Liu Yuqian, Zhao Chujie, Jiang Yizhou, Fang Ying, Chen Feng
Department of Automation, Tsinghua University, Beijing 100084, China.
LSBDPA Beijing Key Laboratory, Beijing 100084, China.
Biomimetics (Basel). 2024 Jul 6;9(7):413. doi: 10.3390/biomimetics9070413.
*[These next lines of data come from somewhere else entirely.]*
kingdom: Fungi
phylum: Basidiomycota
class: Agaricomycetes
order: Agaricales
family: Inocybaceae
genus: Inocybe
The rise of large-scale Transformers has led to challenges regarding computational costs and energy consumption. In this context, spiking neural networks (SNNs) offer potential solutions due to their energy efficiency and processing speed. However, the inaccuracy of surrogate gradients and feature space quantization pose challenges for directly training deep SNN Transformers. To tackle these challenges, we propose a method (called LDD) to align ANN and SNN features across different abstraction levels in a Transformer network. LDD incorporates structured feature knowledge from ANNs to guide SNN training, ensuring the preservation of crucial information and addressing inaccuracies in surrogate gradients through designing layer-wise distillation losses. The proposed approach outperforms existing methods on the CIFAR10 (96.1%), CIFAR100 (82.3%), and ImageNet (80.9%) datasets, and enables training of the deepest SNN Transformer network using ImageNet.
大规模Transformer的兴起带来了计算成本和能源消耗方面的挑战。在这种背景下,脉冲神经网络(SNN)因其能源效率和处理速度而提供了潜在的解决方案。然而,替代梯度的不准确性和特征空间量化给直接训练深度SNN Transformer带来了挑战。为了应对这些挑战,我们提出了一种方法(称为LDD),以在Transformer网络中跨不同抽象级别对齐人工神经网络(ANN)和SNN的特征。LDD整合了来自ANN的结构化特征知识来指导SNN训练,通过设计逐层蒸馏损失来确保关键信息的保留并解决替代梯度中的不准确性问题。所提出的方法在CIFAR10(96.1%)、CIFAR100(82.3%)和ImageNet(80.9%)数据集上优于现有方法,并能够使用ImageNet训练最深的SNN Transformer网络。